08/07/2021

Mick Strauss muestra lo que el capitalismo deja tras su paso

Soy un coyote.

Gentileza
Mick Strauss

Mick Strauss es tramposo, embaucador. Es divertido pero peligroso al mismo tiempo. Es cálido pero también aterrador. Mick Straus es, además, el alter ego que Arthur B. Gillette construyó para componer Southern Wave, su primer disco solista. El guitarrista de Moriarty acaba de estrenar un álbum de rock de guitarras con mucho delay planteado como una road movie cargada de personajes, historias y voces que él mismo recolectó en un viaje por la profundidad de Estados Unidos, su tierra natal, durante 2019.

Arthur viajó desde Francia, donde vive, para subirse a un auto y así recorrer las rutas desde Minnesota hasta Nuevo México. Habló con la gente, recolectó sonidos y conoció historias que le generaron más preguntas que certezas y todo eso lo volcó en su música. “La verdad es que estaba muy interesado por la figura del coyote”, cuenta para intentar explicar qué lo llevó a recorrer Estados Unidos. “Mick Strauss no es Arthur. Para mí él es un coyote. El comportamiento de estos animales es muy interesante. Son muy adaptables y viven en muchos lugares. No son un lobo pero tampoco son un perro, es como algo en el medio de los dos. Viven en manadas pero también pueden ser muy solitarios".

"Fue una figura que descubrí a través de leyendas y cuentos de tradición popular de los nativos americanos porque es un animal que tiene mucha importancia para ellos -sigue Gillette-. Esa fue la base de mis aventuras, pero fue como uno de esos viajes en los que vas con un objetivo y después la ruta te lleva a otros lugares. Eso fue lo que me pasó y terminé conociendo un montón de otras personas, grabando conversaciones y sonidos”.

Al hablar con más y más gente, al ir pasando por diferentes lugares, el viaje comenzó a transformarse. “No era el país que había conocido cuando era chico”, dice con algo de nostalgia desde su habitación en Francia. “Fue un viaje muy oscuro. Esa parte media de Estados Unidos es dura y difícil. Para las personas que viven allí, el mandato de Trump fue difícil. Drogas, racismo”.

Ese panorama incierto y oscuro se ve impreso, necesariamente en Southern Wave. Es un disco de ruta y a medida que avanza tiene una carga de tensión, casi de suspenso (“Close Your Eyes”). Por momentos es amplio y con brillo (“Alien Libertine”) y en otros es opresivo, duro (“Sin Under Our Skin”). El viaje de Mick Strauss suena, por momentos, a una habitación muy pequeña con música muy fuerte. “Es definitivamente opresivo. Hay mucho uso del delay para hacer eso, trabajamos mucho en esos detalles. También los sonidos del teclado, que pueden ser muy amplios o apretados a la vez”, dice Gillette.
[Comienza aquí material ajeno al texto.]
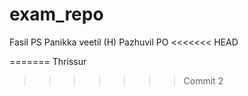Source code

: # exam_repo
Fasil PS
Panikka veetil (H)
Pazhuvil PO
<<<<<<< HEAD

=======
Thrissur
>>>>>>> Commit 2
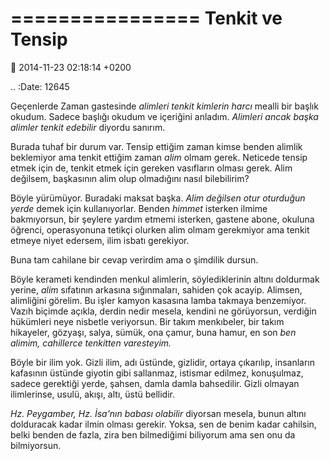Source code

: ================
Tenkit ve Tensip
================

:date: 2014-11-23 02:18:14 +0200

.. :Date:   12645

Geçenlerde Zaman gastesinde *alimleri tenkit kimlerin harcı* mealli bir
başlık okudum. Sadece başlığı okudum ve içeriğini anladım. *Alimleri
ancak başka alimler tenkit edebilir* diyordu sanırım.

Burada tuhaf bir durum var. Tensip ettiğim zaman kimse benden alimlik
beklemiyor ama tenkit ettiğim zaman *alim* olmam gerek. Neticede tensip
etmek için de, tenkit etmek için gereken vasıfların olması gerek. Alim
değilsem, başkasının alim olup olmadığını nasıl bilebilirim?

Böyle yürümüyor. Buradaki maksat başka. *Alim değilsen otur oturduğun
yerde* demek için kullanıyorlar. Benden *himmet* isterken ilmime
bakmıyorsun, bir şeylere yardım etmemi isterken, gastene abone, okuluna
öğrenci, operasyonuna tetikçi olurken alim olmam gerekmiyor ama tenkit
etmeye niyet edersem, ilim isbatı gerekiyor.

Buna tam cahilane bir cevap verirdim ama o şimdilik dursun.

Böyle kerameti kendinden menkul alimlerin, söylediklerinin altını
doldurmak yerine, *alim* sıfatının arkasına sığınmaları, sahiden çok
acayip. Alimsen, alimliğini görelim. Bu işler kamyon kasasına lamba
takmaya benzemiyor. Vazıh biçimde açıkla, derdin nedir mesela, kendini
ne görüyorsun, verdiğin hükümleri neye nisbetle veriyorsun. Bir takım
menkıbeler, bir takım hikayeler, gözyaşı, salya, sümük, ona çamur, buna
hamur, en son *ben alimim, cahillerce tenkitten varesteyim.*

Böyle bir ilim yok. Gizli ilim, adı üstünde, gizlidir, ortaya çıkarılıp,
insanların kafasının üstünde giyotin gibi sallanmaz, istismar edilmez,
konuşulmaz, sadece gerektiği yerde, şahsen, damla damla bahsedilir.
Gizli olmayan ilimlerinse, usulü, akışı, altı, üstü bellidir.

*Hz. Peygamber, Hz. İsa'nın babası olabilir* diyorsan mesela, bunun
altını dolduracak kadar ilmin olması gerekir. Yoksa, sen de benim kadar
cahilsin, belki benden de fazla, zira ben bilmediğimi biliyorum ama sen
onu da bilmiyorsun.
En esa idea de contar una historia o plantear un disco como una narración, el trabajo del guitarrista junto al productor fue clave. “Las canciones son pequeñas películas de sonido, radioteatros. Quisimos hacer una serie de películas diminutas donde tengas imágenes de ciertos momentos y que tengan una correlación con las canciones con lo que las letras estaban queriendo decir”. El qué de ese cómo, el contenido de sus letras y lo que Mick Strauss cantó de esos pueblos atravesando el tramo final del trumpismo fueron, al igual que su música, igual de tristes. “Me encontré con el poder del capitalismo extremo. Encontré a muchos nativos americanos que estaban luchando contra proyectos que destruyen sus tierras y los ecosistemas naturales. La construcción del muro en todo el sur del país también invadió y destruyó territorio nativo americano”, explica.

“Lo que escuché fueron luchadores bastante idealistas, rebeldes, de diferentes colores y religiones que estaban realmente luchando contra estos avances -continúa Gillette-. Escuché a esta gente luchando y creyendo en el poder del espíritu, el poder solo de la mente y el espíritu para contaminar el mundo con sus ideas para parar estos proyectos que quieren destruir el medio ambiente y la cultura nativa americana. Hay un idealismo que implica que si cambiás tu mente podés cambiar el mundo”. 

Si Mick Strauss es como un coyote, salvaje y animal, Arthur B. Gillette es el lado humano y del espíritu. “Me encantaría hacer colaboraciones con personas que descubran mi música aunque no use redes sociales. Me gustaría trabajar con otros músicos”, dice. El francés está en constante movimiento y, al buscar sus raíces e ir tras la huella del coyote, se encontró con el paso devastador del hombre. Arthur afirma que hace música es para conocer gente, lugares y músicos. Mick Strauss, por su lado, hace música por haber conocido gente, lugares y músicos.